Analysis

Tobacco stocks under pressure as Biden considers nicotine cap

The Biden administration appears to be moving forward with plans to cap the amount of nicotine tobacco manufacturing companies would be allowed to include in their products to a non-addictive level, in addition to introducing a potential ban of menthol cigarettes in the US. News of this has shaken markets, particularly tobacco giants such as British American Tobacco and Imperial Brands whose shares dropped by over 6%. Despite the fact that rumors of this regulation have been around for years, and while some may downplay the effectiveness of the ban, it is clear that more governments are moving in this direction and that it is becoming a real possibility in the short term. 

What we have seen so far is investors react to the uncertainty of the potential vape ban in the US, which has been a growing sector. Nevertheless, any regulatory change could take years to fully implement and this could buy tobacco firms much-needed time to adapt to the change or lobby the US government to change track.
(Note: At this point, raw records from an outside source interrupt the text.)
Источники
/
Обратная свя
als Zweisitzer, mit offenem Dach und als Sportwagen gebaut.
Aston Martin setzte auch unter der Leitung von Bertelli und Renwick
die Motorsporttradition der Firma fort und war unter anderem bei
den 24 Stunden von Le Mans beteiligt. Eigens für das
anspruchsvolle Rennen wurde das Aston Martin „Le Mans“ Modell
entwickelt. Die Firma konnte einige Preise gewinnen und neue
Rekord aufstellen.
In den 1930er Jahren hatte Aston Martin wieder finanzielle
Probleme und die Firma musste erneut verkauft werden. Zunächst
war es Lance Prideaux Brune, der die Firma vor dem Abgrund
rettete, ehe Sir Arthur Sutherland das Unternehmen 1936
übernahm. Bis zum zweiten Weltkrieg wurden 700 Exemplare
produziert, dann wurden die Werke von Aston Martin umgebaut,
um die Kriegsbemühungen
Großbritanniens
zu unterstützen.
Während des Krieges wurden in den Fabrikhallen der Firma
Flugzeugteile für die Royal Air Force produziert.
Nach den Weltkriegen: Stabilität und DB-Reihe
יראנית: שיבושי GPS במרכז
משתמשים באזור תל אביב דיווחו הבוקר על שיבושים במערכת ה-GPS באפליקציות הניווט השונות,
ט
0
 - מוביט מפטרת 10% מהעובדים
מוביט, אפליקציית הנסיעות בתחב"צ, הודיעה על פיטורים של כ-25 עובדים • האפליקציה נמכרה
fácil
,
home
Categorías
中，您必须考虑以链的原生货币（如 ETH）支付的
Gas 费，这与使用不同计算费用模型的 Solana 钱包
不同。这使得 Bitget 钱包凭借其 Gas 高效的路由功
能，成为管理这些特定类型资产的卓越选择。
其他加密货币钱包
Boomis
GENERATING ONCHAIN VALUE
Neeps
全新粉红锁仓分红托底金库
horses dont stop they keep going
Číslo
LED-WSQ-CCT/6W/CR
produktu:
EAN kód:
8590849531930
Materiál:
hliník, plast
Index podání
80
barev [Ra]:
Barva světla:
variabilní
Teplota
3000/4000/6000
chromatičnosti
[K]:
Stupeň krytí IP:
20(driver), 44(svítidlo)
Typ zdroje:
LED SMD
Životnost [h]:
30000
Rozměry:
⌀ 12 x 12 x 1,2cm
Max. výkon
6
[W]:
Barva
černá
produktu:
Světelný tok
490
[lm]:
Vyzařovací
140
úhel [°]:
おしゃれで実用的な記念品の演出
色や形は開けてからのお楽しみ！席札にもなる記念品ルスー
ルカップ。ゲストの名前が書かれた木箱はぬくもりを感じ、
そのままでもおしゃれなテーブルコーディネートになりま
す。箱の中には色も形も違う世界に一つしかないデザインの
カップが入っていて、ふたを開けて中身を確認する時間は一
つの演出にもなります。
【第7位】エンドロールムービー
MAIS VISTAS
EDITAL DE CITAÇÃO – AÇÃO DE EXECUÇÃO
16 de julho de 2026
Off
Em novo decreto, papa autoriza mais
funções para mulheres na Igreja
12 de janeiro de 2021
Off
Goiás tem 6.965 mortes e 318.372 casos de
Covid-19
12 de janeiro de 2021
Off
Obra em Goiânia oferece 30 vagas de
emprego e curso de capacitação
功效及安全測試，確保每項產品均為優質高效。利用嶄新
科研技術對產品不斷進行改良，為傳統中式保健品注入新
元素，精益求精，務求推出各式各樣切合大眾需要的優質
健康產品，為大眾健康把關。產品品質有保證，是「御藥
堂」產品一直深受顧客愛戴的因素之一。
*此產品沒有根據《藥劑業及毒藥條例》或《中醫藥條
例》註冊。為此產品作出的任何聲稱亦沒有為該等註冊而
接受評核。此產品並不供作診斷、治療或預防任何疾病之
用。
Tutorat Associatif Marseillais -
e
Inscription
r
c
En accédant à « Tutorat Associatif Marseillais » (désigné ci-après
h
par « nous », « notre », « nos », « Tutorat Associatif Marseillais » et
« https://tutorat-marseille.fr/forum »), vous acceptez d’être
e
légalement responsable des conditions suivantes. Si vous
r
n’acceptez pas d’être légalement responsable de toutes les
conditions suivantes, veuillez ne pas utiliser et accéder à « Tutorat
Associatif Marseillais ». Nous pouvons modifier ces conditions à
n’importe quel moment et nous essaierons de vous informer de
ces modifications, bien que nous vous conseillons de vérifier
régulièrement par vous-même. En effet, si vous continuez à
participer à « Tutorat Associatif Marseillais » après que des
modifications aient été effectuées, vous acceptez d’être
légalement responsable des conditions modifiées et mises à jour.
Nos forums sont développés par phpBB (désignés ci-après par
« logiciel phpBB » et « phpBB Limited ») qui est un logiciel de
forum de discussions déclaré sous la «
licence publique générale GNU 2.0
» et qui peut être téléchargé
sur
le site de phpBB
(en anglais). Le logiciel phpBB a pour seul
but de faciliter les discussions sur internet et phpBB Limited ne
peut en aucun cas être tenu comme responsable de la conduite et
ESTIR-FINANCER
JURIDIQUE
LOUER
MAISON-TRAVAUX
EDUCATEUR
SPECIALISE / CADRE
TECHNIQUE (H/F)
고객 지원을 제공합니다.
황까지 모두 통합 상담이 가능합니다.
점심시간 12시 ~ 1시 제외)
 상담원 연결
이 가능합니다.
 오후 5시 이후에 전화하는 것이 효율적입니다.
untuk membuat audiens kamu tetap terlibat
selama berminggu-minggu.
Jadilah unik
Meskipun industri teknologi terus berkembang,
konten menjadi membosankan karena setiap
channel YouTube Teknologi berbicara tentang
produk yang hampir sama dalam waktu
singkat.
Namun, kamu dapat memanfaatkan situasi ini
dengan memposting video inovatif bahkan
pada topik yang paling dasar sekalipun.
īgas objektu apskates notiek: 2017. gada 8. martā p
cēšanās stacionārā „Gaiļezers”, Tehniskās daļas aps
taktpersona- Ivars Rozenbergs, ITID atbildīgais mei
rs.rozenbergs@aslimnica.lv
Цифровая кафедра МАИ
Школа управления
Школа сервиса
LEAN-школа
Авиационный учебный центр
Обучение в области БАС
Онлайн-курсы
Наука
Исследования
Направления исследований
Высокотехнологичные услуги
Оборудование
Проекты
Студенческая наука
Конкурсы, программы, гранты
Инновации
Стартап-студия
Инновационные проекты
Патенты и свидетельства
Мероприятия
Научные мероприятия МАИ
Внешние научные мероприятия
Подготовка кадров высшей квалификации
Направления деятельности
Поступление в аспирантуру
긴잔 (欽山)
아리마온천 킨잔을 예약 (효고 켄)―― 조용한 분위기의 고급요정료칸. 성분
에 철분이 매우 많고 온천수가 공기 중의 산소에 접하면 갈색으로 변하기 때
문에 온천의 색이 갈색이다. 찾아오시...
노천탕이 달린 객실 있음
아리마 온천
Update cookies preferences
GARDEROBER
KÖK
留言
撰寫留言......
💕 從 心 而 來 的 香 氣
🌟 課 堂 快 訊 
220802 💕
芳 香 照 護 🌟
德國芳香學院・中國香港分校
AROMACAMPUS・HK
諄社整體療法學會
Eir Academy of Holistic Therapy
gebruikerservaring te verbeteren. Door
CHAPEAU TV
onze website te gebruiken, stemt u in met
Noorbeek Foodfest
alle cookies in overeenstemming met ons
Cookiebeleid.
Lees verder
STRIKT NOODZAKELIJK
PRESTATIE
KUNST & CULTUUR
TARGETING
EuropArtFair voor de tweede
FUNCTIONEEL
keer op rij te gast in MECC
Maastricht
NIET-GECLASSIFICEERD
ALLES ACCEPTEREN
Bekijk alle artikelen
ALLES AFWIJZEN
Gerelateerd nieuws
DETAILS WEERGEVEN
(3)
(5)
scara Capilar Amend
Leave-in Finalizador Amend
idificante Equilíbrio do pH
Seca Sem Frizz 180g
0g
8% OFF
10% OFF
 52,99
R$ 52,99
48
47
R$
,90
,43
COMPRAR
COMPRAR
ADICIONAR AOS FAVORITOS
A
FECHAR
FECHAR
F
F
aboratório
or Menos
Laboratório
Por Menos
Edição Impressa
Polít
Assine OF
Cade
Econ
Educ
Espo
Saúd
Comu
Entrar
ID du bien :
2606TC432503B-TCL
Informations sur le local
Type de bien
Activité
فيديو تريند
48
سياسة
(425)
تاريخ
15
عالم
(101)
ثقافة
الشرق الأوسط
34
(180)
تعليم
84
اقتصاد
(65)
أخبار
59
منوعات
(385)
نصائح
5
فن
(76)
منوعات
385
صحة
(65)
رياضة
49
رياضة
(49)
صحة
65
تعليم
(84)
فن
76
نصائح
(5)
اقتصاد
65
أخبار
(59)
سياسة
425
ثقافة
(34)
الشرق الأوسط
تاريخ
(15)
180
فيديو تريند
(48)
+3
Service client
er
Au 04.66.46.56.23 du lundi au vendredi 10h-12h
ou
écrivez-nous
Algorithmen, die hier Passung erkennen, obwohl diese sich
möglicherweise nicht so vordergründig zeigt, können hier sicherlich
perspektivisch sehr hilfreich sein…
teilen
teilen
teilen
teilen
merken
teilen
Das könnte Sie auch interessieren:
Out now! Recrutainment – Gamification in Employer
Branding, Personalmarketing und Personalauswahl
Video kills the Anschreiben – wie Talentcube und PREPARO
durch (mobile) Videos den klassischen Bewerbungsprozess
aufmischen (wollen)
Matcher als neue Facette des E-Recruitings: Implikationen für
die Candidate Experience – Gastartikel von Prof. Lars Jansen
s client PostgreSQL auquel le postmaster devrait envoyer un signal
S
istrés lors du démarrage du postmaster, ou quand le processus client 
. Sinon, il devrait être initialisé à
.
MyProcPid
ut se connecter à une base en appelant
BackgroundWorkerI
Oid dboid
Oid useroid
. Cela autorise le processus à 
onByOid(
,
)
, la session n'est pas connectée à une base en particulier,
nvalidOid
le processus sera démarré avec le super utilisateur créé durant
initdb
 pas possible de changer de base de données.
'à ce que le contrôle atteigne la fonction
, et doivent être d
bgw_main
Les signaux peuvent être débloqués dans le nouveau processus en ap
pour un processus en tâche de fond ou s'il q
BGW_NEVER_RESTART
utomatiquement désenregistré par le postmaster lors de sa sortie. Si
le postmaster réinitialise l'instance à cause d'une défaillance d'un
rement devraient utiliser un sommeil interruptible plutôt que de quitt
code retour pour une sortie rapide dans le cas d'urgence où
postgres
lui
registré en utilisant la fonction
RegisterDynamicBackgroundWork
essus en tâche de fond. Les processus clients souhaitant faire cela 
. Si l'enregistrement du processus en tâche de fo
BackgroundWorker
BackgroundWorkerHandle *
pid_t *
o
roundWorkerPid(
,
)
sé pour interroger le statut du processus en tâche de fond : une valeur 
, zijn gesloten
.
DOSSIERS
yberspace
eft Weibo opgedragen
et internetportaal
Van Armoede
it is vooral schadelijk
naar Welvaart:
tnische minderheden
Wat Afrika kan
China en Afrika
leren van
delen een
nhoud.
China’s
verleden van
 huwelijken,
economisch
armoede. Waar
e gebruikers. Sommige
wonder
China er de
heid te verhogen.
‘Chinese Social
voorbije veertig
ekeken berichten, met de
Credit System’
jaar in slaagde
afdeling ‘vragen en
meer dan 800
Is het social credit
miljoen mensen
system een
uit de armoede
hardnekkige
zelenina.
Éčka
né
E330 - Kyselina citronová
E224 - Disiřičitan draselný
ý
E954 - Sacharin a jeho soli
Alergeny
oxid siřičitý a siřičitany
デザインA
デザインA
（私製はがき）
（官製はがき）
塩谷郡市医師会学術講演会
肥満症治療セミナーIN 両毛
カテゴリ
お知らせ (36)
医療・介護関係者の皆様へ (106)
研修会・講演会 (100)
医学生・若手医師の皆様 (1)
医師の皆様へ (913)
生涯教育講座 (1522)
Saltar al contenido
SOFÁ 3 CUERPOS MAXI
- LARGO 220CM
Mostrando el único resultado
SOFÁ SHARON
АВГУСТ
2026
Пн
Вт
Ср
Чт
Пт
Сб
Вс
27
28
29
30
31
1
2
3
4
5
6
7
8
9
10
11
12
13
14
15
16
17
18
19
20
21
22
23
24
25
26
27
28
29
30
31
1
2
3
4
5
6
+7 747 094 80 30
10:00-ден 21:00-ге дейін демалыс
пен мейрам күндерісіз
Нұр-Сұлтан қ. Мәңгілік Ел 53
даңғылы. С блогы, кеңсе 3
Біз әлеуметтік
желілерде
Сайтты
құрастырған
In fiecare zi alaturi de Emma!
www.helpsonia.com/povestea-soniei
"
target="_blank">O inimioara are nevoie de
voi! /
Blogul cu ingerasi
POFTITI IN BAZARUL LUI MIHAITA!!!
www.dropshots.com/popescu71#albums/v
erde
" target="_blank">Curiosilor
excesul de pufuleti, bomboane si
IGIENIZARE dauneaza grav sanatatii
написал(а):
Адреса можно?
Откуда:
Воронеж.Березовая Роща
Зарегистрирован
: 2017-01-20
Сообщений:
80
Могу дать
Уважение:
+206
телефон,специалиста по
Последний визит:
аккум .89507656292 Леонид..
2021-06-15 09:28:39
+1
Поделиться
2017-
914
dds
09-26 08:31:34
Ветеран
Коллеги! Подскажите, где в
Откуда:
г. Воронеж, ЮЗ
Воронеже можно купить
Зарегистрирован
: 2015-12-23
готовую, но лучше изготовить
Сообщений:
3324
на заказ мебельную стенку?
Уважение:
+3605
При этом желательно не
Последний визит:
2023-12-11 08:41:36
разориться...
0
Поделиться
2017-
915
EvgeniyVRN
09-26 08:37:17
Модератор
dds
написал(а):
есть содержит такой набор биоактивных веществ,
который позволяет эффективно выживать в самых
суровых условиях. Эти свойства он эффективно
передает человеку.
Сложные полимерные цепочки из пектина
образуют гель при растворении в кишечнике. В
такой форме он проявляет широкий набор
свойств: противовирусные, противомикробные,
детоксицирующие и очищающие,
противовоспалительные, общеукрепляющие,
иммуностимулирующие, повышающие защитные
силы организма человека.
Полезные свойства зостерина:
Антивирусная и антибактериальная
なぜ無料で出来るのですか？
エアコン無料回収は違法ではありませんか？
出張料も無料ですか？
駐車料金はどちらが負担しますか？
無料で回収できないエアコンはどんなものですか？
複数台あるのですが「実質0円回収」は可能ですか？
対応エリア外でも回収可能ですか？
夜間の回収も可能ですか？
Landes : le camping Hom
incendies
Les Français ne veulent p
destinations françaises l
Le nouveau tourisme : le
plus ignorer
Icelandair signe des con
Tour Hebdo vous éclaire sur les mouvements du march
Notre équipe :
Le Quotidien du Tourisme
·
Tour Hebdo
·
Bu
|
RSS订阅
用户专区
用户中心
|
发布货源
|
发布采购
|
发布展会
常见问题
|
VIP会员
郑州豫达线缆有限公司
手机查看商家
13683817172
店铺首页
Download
As such, in the short term, we are seeing mostly asset protection by investors. 

FTSE 100 pulls back despite upbeat employment figures

UK employment figures released this morning showed a better than expected reading for both the employment change (10.1K vs 24.5K) and as the unemployment rate showed slight signs of recovery (4.9% vs 5.0%) in the first part of 2021. Despite the extended lockdown imposed by the government which has severely affected economic activity, employment figures managed to recover slightly as the government continues to execute its reopening plan. Despite these positive figures, the London FTSE100 is down over 1,65% briefly dropping below the 6900 handles and echoing the performance of other European indices which are all pulling back from their recent highs.